First views of Peru

4th February 2012 by helen

We woke this morning to peer at the hen and her chicks pecking at the mud at the foot of our tent ladder and the sun was shining.

At first many of the roads in Peru, from this little used border crossing, were much the same as we had seen on our last day in Ecuador.  The mud is more clay like here and almost all the houses we have passed have been made from traditional mud brick.  New houses are also being built from the same traditional mud brick.  Although also traditional in Ecuador we had seen very few there.  Another difference we have quickly noticed since arriving in Peru is that once again it seems as if almost everyone is tooting their horns and waving and calling out greetings to us as we pass.  Yes, they are smiling and waving and not shaking their fists at us.

One thing that hasn’t changed is the regularity with which we meet dogs, cows and chickens in the road.  A difference is that the animal wildlife now includes lots of donkeys too.

taxi bike drivers at San Ignacio

We haven’t been able to buy a proper road map of Peru yet, no-one seems to sell them anywhere.  So I was pleased when we arrived in San Ignatio, to be called over by some drivers of a few of the hundreds and hundreds of little bikes that swarm around the towns to take their photo.  They showed me a painted tourist map on the wall inside the garage, showing the roads and rivers in their locality and the resultant photo was a useful supplement to the rather simple map in the Central American guidebook.

Late this afternoon we reached Pelico where the road finally turned into tarmac.  This brought with it a surprise.  The roadsides were lined with paddy fields.  It wasn’t something we had ever thought of before but it is obvious that rice is a significant crop here.
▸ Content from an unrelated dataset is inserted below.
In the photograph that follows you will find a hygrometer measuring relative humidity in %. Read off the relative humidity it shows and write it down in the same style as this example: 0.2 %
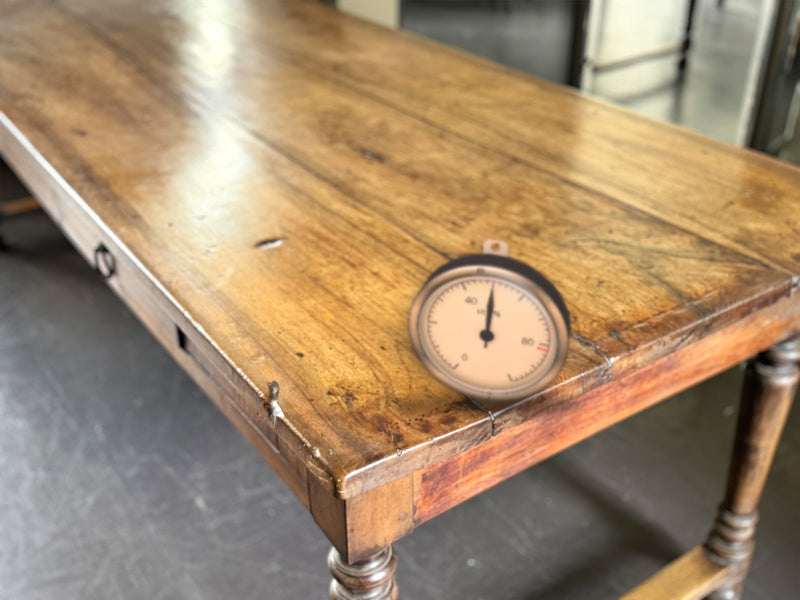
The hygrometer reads 50 %
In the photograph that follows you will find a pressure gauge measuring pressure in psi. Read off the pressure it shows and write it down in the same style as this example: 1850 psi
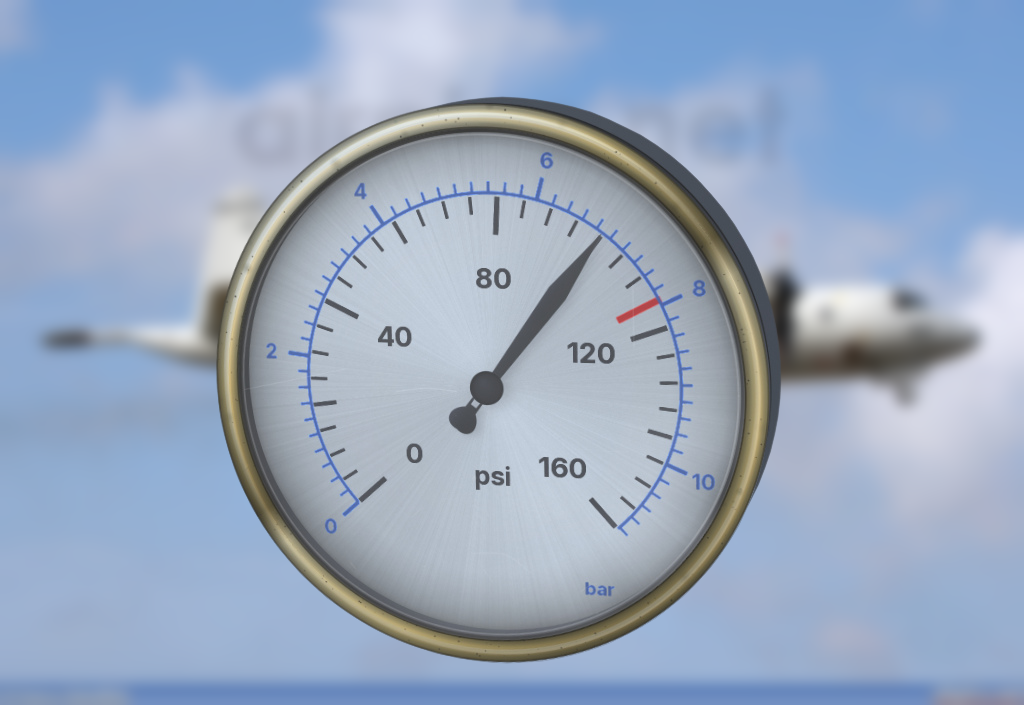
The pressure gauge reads 100 psi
After passing Jaen, and reaching the end of the map I’d taken a photo of at the garage, and we were once again on dirt roads.  This time the road was running along the banks of a fast flowing river where the waters ranged from seething to broiling but never calm.  With the waters high against the banks, in places it felt as if the river was close to breaking out across the road before us.  Elsewhere we were close under the sides of the mountains and a little nervous of the rock falls that narrowed the road in places.

We opted to camp in a garage tonight and stopped at one just past a toll booth.  Close to the road traffic Paul put in his ear plugs and a peaceful night ensued.  Although we were disappointed not to stay longer with Doug and Rebecca at La Casa Verde in Banos it still feels good to be back on the road and travelling again.  That’s why we are here, after all, to travel.

We were pleased that so far none of the officials we had seen had stopped us for being a right hand drive vehicle and are strongly beginning to suspect that yesterday’s border conversations were a scam.  Still, it was probably a lighter scam than what we might have faced at the other border crossings had we gone there instead.